For some time now, Renewable Energy Communities and Citizens have become a recurring theme in the world of energy.
Fortunately, the opportunity has come to investigate the state of regulatory and regulatory evolution on energy communities, allowing us to analyze and evaluate the requirements for energy communities to become a widespread and inclusive model in the future.
We know that the regulatory framework established for the launch of the experimental regime for the transposition of RED 2 is now complete, unless the technical procedures carried out by the GSE. Despite this, operators currently enjoy a sufficient regulatory framework for the initiation of projects in the field of energy communities.
At the legislative level, some indications for the development of energy communities have begun as part of the final implementation of the European directives. From October 29, 2020, the Senate approved the community delegation bill now under consideration in the Chamber. The main changes that should conform the definitive regime in the matters in question are:
- rearrange the self-consumption discipline to overcome fragmentation by developing systems in line with the most recent European provisions and monitoring the tariff effects associated with the systems;
- develop coordination between renewable energy communities and citizen energy communities. The final regime of energy communities must also provide for an effective form of internal direct exchange of production and consumption and forms of self-dispatching aimed at local energy self-balancing;
- the progressive removal of the on-site exchange service.
At the same time it is precisely the model adopted for the experimental regime that implies some limitations to the diffusion of energy communities. Although reasonable, these limitations present in the experimental regime push us to think about what could be the additional variables that will allow an effective and extensive development of energy communities with the consequent return of benefits for citizens.
Among the variables already evaluated is the constraint of establishing energy communities confined solely to the perimeters of the low voltage lines underlying the same secondary substation: in Italy we have about 500,000 secondary substations and many medium-sized municipalities have much more than a secondary substation. The current limitation therefore imposes an important fragmentation.

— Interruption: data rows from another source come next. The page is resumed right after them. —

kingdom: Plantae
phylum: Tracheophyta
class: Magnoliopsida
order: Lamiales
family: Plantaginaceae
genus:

Furthermore, the low voltage constraint does not allow production plants from local renewable sources typically connected to medium voltage to be able to become part of an energy community.
The question is complex. To manage a possible enlargement it is necessary to establish a practical principle of proximity between production and consumption in compliance with the principles of the European directives. Recalling that different types of configuration should correspond to different types of benefits in terms of avoided network costs: an assessment that is anything but simple.
Another possibility could be the integration of energy communities to buildings and condominiums with forms of collective self-consumption: this would allow the remaining portion of energy eventually fed into the grid to be consumed in a contextual manner by other consumers in the vicinity.
The current legislative process focuses on the elements that allow consumers to extract the greatest possible value from energy community initiatives. For this it is necessary to highlight the need for evolution of the current model.
The challenge that awaits the system is therefore to be able to implement new initiatives on the basis of the virtual model currently adopted in a manner compatible with an adaptation of these initiatives to any future different models that also include changes in the architecture of the electricity market and integrated into the optics to allow the widest possible development in terms of types / sizes of production and of customers eligible for the initiatives.
Further updates coming soon, always on our blog.